Can dostum, yoldaşım Fikret Gülen de, Necdet Bulut’un kısa yaşamına sığdırdığı yoğun çalışma gibi, yalnızca “kamu görevliliği” ile yetinmedi. Necdet Hoca’nın “bilim adamı” için yaptığı değerlendirmeyi, O, “kamu görevlisi” için yaptı. Bildiği alanda üretmek ve karar makamına sunmakla yetinen “kalıp içindeki teknokrat” tipini reddetti. Hem üretti, hem konuştu, hem de yazdı (Fikret Gülen bibliyografyası için bkz: Mülkiye Dergisi, Sayı:267, Yaz/2010). Bunları yaparken de kamu emekçilerinin kimler için ürettiği, hangi sınıfların çıkarına hizmet ettiği sorusunu hep yanıtladı. Denetimin amacına nasıl ulaşacağını, karar makamlarının nasıl yönlendirileceğini hiç pes etmeden gösterdi. Hastayken bile üretmeye devam etti. “Halkı statükonun zincirlerine vuran ”dar “denetim” anlayışına karşı şiddetle savaşırken, “gerçek denetleyici”yi de “halk” olarak tanımladı.

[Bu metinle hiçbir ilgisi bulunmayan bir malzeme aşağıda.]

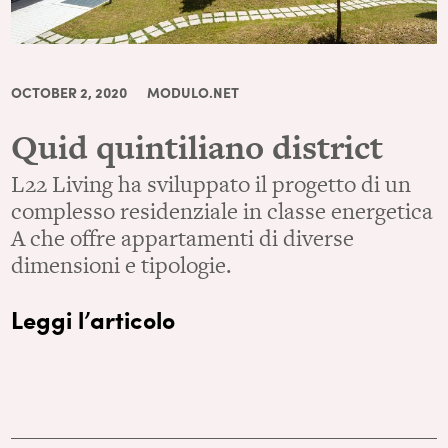
OCTOBER 2, 2020
MODULO.NET
Quid quintiliano district
L22 Living ha sviluppato il progetto di un
complesso residenziale in classe energetica
A che offre appartamenti di diverse
dimensioni e tipologie.
Leggi l’articolo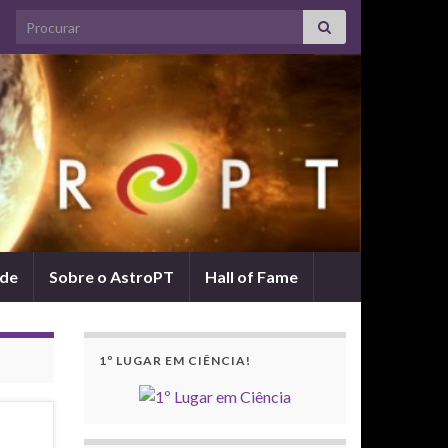
Search for:
ade
Sobre o AstroPT
Hall of Fame
1º LUGAR EM CIÊNCIA!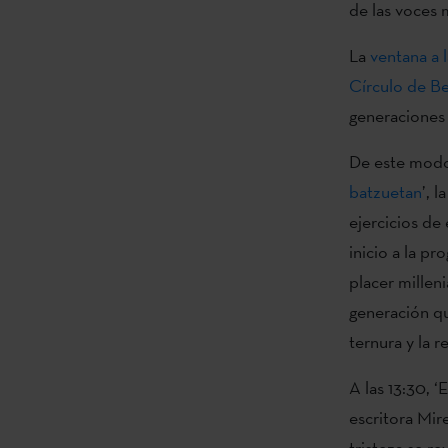
de las voces 
La
ventana a l
Círculo de Be
generaciones y
De este modo,
batzuetan
’, 
ejercicios de
inicio a la pr
placer millen
generación que
ternura y la r
A las 13:30, ‘
escritora Mir
tristeza se r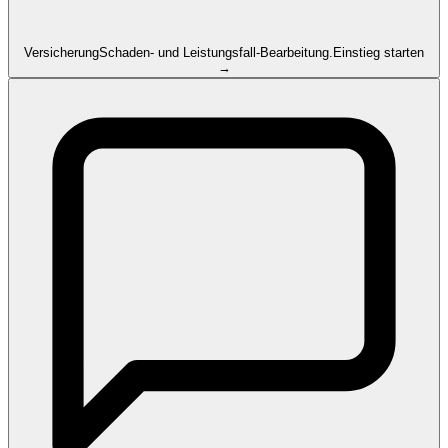
Versicherung
Schaden- und Leistungsfall-Bearbeitung.
Einstieg starten
→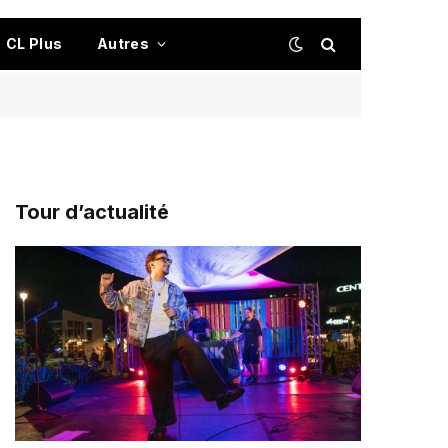
CL Plus
Autres
Tour d’actualité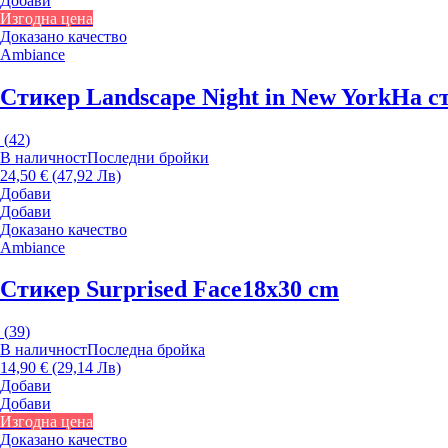
Добави
Изгодна цена
Доказано качество
Ambiance
Стикер Landscape Night in New York
На с
(
42
)
В наличност
Последни бройки
24,50 € (47,92 Лв)
Добави
Добави
Доказано качество
Ambiance
Стикер Surprised Face
18x30 cm
(
39
)
В наличност
Последна бройка
14,90 € (29,14 Лв)
Добави
Добави
Изгодна цена
Доказано качество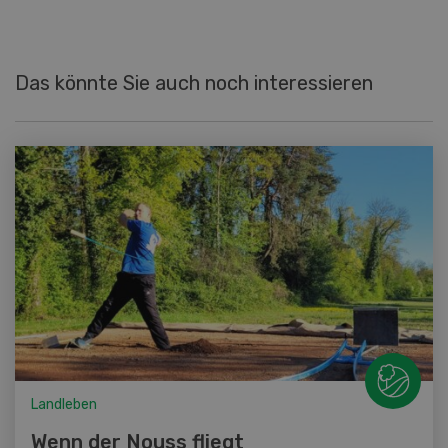
Das könnte Sie auch noch interessieren
Landleben
Wenn der Nouss fliegt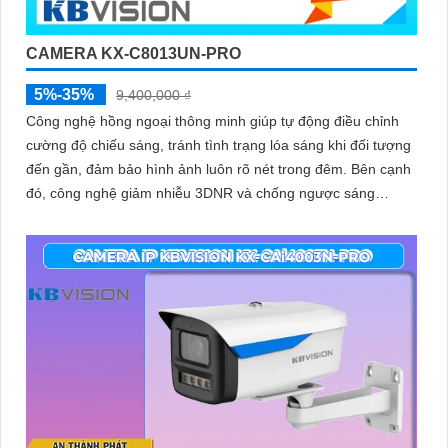
CAMERA KX-C8013UN-PRO
5%-35%
9,400,000 ₫
Công nghệ hồng ngoại thông minh giúp tự động điều chỉnh
cường độ chiếu sáng, tránh tình trạng lóa sáng khi đối tượng
đến gần, đảm bảo hình ảnh luôn rõ nét trong đêm. Bên cạnh
đó, công nghệ giảm nhiễu 3DNR và chống ngược sáng
DWDR giúp camera tái tạo màu sắc chính xác và rõ ràng
trong mọi điều kiện ánh sáng phức tạp như ngược sáng
mạnh hay thiếu sáng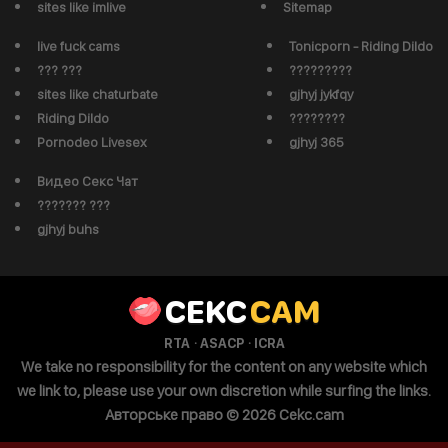
sites like imlive
Sitemap
live fuck cams
Tonicporn - Riding Dildo
??? ???
?????????
sites like chaturbate
gjhyj jykfqy
Riding Dildo
????????
Pornodeo Livesex
gjhyj 365
Видео Секс Чат
??????? ???
gjhyj buhs
CEKC
CAM
·
·
RTA
ASACP
ICRA
We take no responsibility for the content on any website which
we link to, please use your own discretion while surfing the links.
Авторське право © 2026 Cekc.cam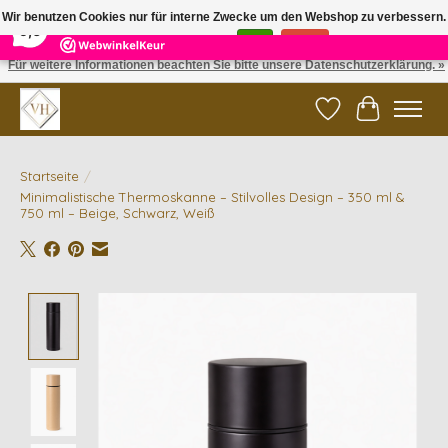
×
5
Reviews
Wir benutzen Cookies nur für interne Zwecke um den Webshop zu verbessern.
9,6
Ist das in Ordnung?
Ja
Nein
Für weitere Informationen beachten Sie bitte unsere Datenschutzerklärung. »
✓ Gratis verzending vanaf €200 | ✓ 14 dagen retourneren
Wunschzettel
Ihr Waren
Startseite
/
Minimalistische Thermoskanne – Stilvolles Design – 350 ml &
750 ml – Beige, Schwarz, Weiß
Product image slideshow Items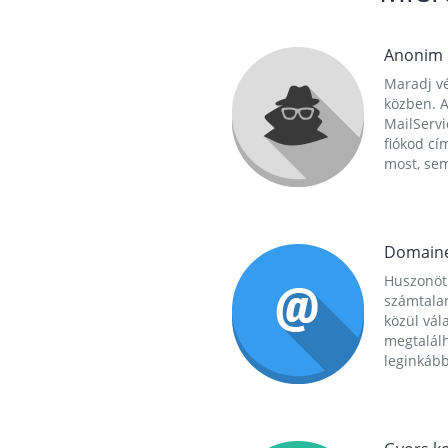
Anonim
Maradj vé
közben. A
MailServi
fiókod cí
most, se
Domain
Huszonöt
számtala
közül vál
megtalál
leginkább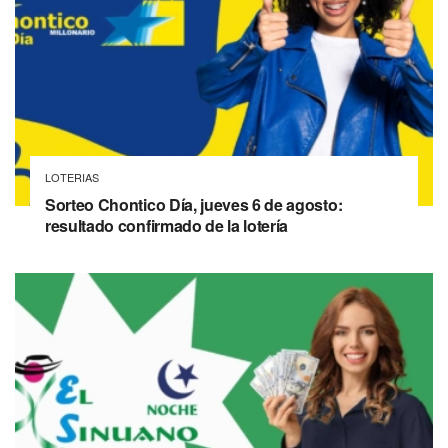
LOTERIAS
Sorteo Chontico Día, jueves 6 de agosto:
resultado confirmado de la lotería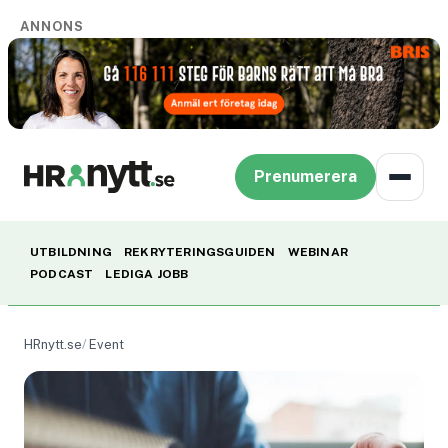
ANNONS
Prenumerera
UTBILDNING
REKRYTERINGSGUIDEN
WEBINAR
PODCAST
LEDIGA JOBB
HRnytt.se
Event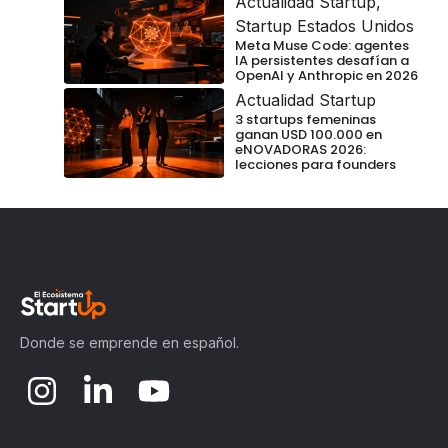
Actualidad Startup
,
Startup Estados Unidos
Meta Muse Code: agentes
IA persistentes desafían a
OpenAI y Anthropic en 2026
Actualidad Startup
3 startups femeninas
ganan USD 100.000 en
eNOVADORAS 2026:
lecciones para founders
Donde se emprende en español.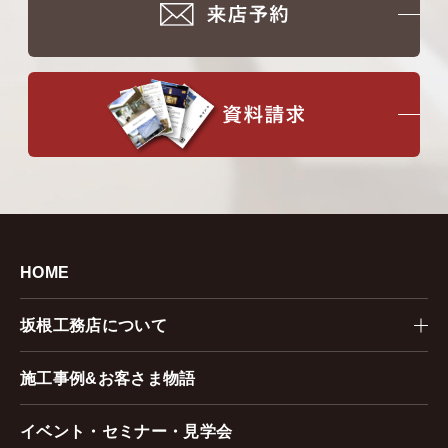
HOME
坂根工務店について
施工事例&お客さま物語
イベント・セミナー・見学会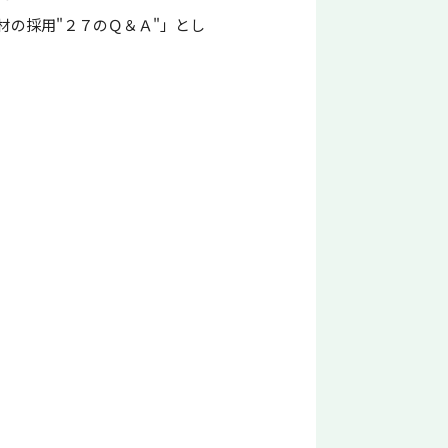
の採用"２７のＱ＆Ａ"」とし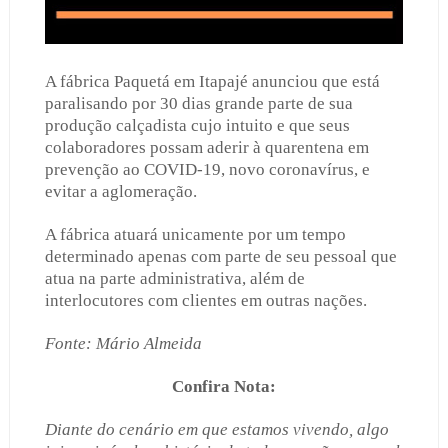
A fábrica Paquetá em Itapajé anunciou que está
paralisando por 30 dias grande parte de sua
produção calçadista cujo intuito e que seus
colaboradores possam aderir à quarentena em
prevenção ao COVID-19, novo coronavírus, e
evitar a aglomeração.
A fábrica atuará unicamente por um tempo
determinado apenas com parte de seu pessoal que
atua na parte administrativa, além de
interlocutores com clientes em outras nações.
Fonte: Mário Almeida
Confira Nota:
Diante do cenário em que estamos vivendo, algo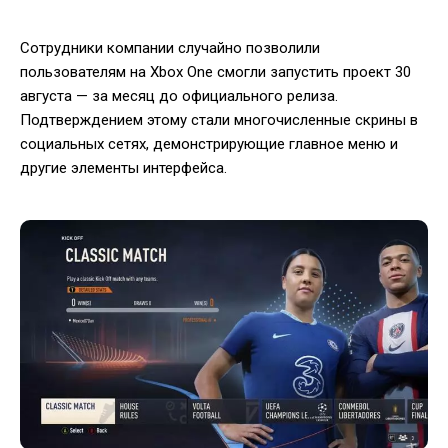
Сотрудники компании случайно позволили
пользователям на Xbox One смогли запустить проект 30
августа — за месяц до официального релиза.
Подтверждением этому стали многочисленные скрины в
социальных сетях, демонстрирующие главное меню и
другие элементы интерфейса.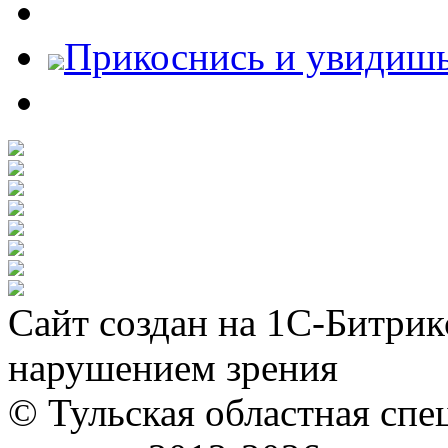
Прикоснись и увидиш
Сайт создан на 1С-Битрик
нарушением зрения
© Тульская областная спе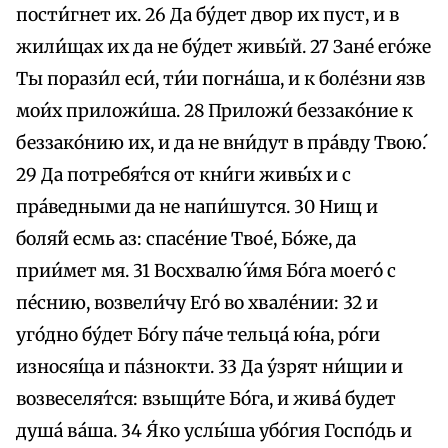
пости́гнет их. 26 Да бу́дет двор их пуст, и в
жили́щах их да не бу́дет живы́й. 27 Зане́ eго́же
Ты порази́л еси́, ти́и погна́ша, и к боле́зни язв
мои́х приложи́ша. 28 Приложи́ беззако́ние к
беззако́нию их, и да не вни́дут в пра́вду Твою́.
29 Да потребя́тся от кни́ги живы́х и с
пра́ведными да не напи́шутся. 30 Нищ и
боля́й есмь аз: спасе́ние Твое́, Бо́же, да
прии́мет мя. 31 Восхвалю́ и́мя Бо́га моего́ с
пе́снию, возвели́чу Его́ во хвале́нии: 32 и
уго́дно бу́дет Бо́гу па́че тельца́ ю́на, ро́ги
износя́ща и па́знокти. 33 Да у́зрят ни́щии и
возвеселя́тся: взыщи́те Бо́га, и жива́ будет
душа́ ва́ша. 34 Я́ко услы́ша убо́гия Госпо́дь и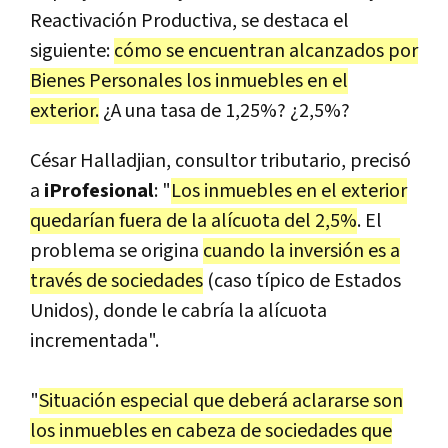
Reactivación Productiva, se destaca el
siguiente:
cómo se encuentran alcanzados por
Bienes Personales los inmuebles en el
exterior.
¿A una tasa de 1,25%? ¿2,5%?
César Halladjian, consultor tributario, precisó
a
iProfesional
: "
Los inmuebles en el exterior
quedarían fuera de la alícuota del 2,5%
. El
problema se origina
cuando la inversión es a
través de sociedades
(caso típico de Estados
Unidos), donde le cabría la alícuota
incrementada".
"
Situación especial que deberá aclararse son
los inmuebles en cabeza de sociedades que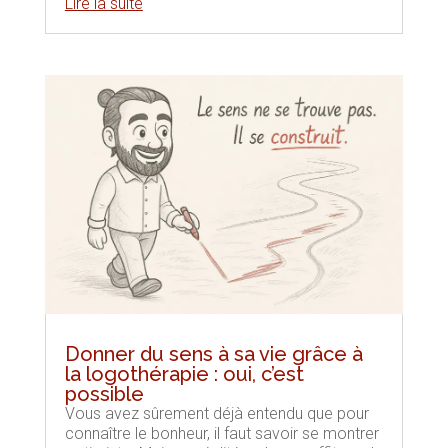
Lire la suite
Donner du sens à sa vie grâce à
la logothérapie : oui, c’est
possible
Vous avez sûrement déjà entendu que pour
connaître le bonheur, il faut savoir se montrer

Ne Necdet Bulut faşizmin, karanlığın tetikçilerinin kurşunlarına, ne de Fikret Gülen kansere yenildi. Sermayenin ve gericiliğin sınırsız baskısına da yenilmediler. Eşitsizliğin ve adaletsizliğin yaratıcısı olan kapitalizmin gericiliğin, cinayetlerin, katliamların, sağlıksızlığın ve insanlığın karanlığa itilmesinin de kaynağı olduğunu hep anlattılar. Yaşamlarında gösterdikleri toplumsal savaşım çabası ve kararlılığıyla, aydınlanmanın, emeğin ve direncin simgesi oldular, eylem insanı oldular, değiştirme iradesini yaşamlarının parçası yaptılar.  Ve yaşatmak için, düşünmenin yanına “eylemi” koymak ve “eylemde sürekliliği” sağlamak gerektiğini öğrettiler. Sosyalizme adanacak yaşamı, inançlı komünistin disiplin ve ahlakını öğrettiler.

Yoldaşlığımızın bir ortak yanı da, üçümüz de kamuda görev yaptığımız halde örgütlü mücadelenin içinde olduk hep. Bu, son yıllarda güvenlik soruşturması girdabını biraz da kendileri genişleten, böylece düzen soruşturmacılarının amacına ulaşmasında çemberlerini genişleten günümüzün kimi insanlarına anlatılacak tipik devrimci mücadele örneklerinden biridir aynı zamanda. 
 
Yakalanamayan, yargılanamayan, cezalandırılamayan katiller ile insanlığı sağlıksızlığa, hastalığa, ölüme yatıranlar aynı düzenin, yıkılacak olan kapitalizmin dünyasındalar.
   
8 Aralıkta onlar gitmedi, Aykut Göker yoldaşımızın deyişiyle “zaman onların elinden alındı”. “Göğün altında yeni bir söz bulma arayışıyla, insanın dehşetli ve muhteşem serüveninin kesintiye uğradığı bir tarih dilimi anlatısına” şiirle düşülen “Şerh” kitabında İmran Aydın Tali “Özgeçmiş”ini tek sözcükle yazıyor: “Yaşıyor..” 

Necdet Bulut, Fikret Gülen ve binlerce devrimci, çoğunlukla doğum ya da ölüm günlerinde anılmalarıyla değil, her zaman yaşıyor. Onurlu yaşadılar, yaşayacaklar.